▶ **本文**
※

よく寝た。時間ではなくて質。睡眠って「量」のことを「時間」っていう。「時間」ってほんと特殊。ベルクソンのいうこともわからないではない。

今朝は小布施の栗のスティックケーキとハーブティで。

最近、「意識」について考えていたらスピノザが気になって久しぶりに國分功一郎『スピノザの方法』(みすず書房)をパラパラしていた。「あとがき」でまた泣いてしまった。2022年に出た『スピノザー読む人の肖像』(岩波新書)はこの「あとがき」に書かれた「誰かと一緒に読む」「誰かと一緒に考える」を実現した本なのだろう。どこかにそう書いてあったかもしれないし、書いてなかったかもしれない。

私はスピノザがデカルト読解でこう解説している部分を國分さんが解説している部分が好き。『スピノザの方法』の199ページ、<S公理九>、デカルトの空の例に対するスピノザの二冊の写本の例。

※

▶ **データの内容**
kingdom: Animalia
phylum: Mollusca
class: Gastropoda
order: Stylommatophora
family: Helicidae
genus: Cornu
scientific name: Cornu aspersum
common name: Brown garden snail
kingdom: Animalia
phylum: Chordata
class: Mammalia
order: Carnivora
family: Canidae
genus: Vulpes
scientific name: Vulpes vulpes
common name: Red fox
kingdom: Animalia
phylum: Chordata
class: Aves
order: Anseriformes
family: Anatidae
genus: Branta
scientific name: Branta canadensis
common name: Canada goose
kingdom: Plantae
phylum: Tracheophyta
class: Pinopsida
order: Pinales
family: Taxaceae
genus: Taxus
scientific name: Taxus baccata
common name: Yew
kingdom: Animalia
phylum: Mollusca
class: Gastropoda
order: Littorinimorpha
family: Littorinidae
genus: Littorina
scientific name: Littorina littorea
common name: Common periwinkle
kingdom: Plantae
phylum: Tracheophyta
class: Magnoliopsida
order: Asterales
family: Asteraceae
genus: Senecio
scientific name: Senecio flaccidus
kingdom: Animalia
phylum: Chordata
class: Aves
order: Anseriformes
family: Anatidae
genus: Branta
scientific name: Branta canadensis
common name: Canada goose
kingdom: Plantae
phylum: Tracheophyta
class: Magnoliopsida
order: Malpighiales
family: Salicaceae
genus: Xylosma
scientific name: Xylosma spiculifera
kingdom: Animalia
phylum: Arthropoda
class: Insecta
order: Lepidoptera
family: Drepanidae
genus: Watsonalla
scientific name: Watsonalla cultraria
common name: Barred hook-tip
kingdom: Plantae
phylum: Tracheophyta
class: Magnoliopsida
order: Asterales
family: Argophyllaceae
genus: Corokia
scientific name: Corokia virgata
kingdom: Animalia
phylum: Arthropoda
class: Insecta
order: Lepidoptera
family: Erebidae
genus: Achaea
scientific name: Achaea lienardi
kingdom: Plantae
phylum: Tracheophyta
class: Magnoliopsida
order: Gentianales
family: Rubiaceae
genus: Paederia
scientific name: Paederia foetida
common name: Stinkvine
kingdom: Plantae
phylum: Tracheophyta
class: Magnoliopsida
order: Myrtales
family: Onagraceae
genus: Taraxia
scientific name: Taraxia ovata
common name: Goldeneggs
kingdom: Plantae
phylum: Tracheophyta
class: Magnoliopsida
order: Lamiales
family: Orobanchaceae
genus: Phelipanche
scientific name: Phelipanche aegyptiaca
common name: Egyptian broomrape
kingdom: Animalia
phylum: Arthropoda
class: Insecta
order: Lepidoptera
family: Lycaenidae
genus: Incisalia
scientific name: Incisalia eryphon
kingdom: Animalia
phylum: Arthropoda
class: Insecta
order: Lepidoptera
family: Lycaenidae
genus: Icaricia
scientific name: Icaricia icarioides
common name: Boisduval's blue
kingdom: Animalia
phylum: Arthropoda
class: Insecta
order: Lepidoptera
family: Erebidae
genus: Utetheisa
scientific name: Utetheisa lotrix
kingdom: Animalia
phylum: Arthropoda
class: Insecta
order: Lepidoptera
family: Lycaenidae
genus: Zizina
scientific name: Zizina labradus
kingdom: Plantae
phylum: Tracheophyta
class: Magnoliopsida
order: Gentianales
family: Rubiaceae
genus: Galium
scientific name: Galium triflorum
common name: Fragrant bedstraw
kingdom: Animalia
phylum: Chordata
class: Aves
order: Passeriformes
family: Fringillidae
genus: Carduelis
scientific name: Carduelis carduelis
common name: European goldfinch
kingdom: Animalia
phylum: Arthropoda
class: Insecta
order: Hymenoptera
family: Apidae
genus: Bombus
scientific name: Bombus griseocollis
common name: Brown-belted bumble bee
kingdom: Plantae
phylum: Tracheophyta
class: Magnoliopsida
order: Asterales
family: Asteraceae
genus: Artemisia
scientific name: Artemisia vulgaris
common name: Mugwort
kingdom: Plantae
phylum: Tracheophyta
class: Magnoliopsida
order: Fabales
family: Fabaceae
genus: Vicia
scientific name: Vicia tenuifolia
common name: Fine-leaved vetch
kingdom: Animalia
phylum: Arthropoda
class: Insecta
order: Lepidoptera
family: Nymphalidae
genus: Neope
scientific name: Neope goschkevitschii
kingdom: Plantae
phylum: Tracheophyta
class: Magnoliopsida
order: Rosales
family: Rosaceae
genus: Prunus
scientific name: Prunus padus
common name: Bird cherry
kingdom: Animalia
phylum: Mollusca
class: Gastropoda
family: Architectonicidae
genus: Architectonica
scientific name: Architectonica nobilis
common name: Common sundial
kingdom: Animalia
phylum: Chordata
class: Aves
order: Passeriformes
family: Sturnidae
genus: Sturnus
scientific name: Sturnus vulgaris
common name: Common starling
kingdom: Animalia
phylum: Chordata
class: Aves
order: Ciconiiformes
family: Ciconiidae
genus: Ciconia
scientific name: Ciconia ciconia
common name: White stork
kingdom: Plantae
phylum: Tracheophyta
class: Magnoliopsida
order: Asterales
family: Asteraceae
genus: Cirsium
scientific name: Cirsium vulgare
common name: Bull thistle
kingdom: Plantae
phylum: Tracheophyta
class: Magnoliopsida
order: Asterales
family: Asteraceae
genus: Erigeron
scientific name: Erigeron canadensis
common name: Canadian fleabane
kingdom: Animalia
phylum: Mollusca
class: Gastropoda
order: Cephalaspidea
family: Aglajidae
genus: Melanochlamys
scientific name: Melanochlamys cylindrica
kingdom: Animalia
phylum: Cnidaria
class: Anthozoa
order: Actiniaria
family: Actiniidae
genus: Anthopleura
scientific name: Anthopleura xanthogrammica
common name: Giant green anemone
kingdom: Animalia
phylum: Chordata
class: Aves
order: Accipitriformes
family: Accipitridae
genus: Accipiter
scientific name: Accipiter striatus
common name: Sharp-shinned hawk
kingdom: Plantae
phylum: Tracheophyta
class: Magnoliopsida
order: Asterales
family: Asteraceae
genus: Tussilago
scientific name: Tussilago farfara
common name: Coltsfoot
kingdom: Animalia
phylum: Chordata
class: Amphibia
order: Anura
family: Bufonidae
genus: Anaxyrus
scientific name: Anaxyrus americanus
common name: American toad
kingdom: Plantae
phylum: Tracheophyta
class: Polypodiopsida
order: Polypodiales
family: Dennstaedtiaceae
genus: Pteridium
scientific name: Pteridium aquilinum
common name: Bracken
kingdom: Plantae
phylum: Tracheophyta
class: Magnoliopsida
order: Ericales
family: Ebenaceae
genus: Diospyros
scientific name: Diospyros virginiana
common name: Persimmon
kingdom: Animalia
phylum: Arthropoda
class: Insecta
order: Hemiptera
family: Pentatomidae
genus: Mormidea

※

▶ **課題**
本文によると、今朝はハーブティと一緒に何を食べましたか。 この資料は本文とは別のものです。

▶ **この課題の答え**
小布施の栗のスティックケーキです。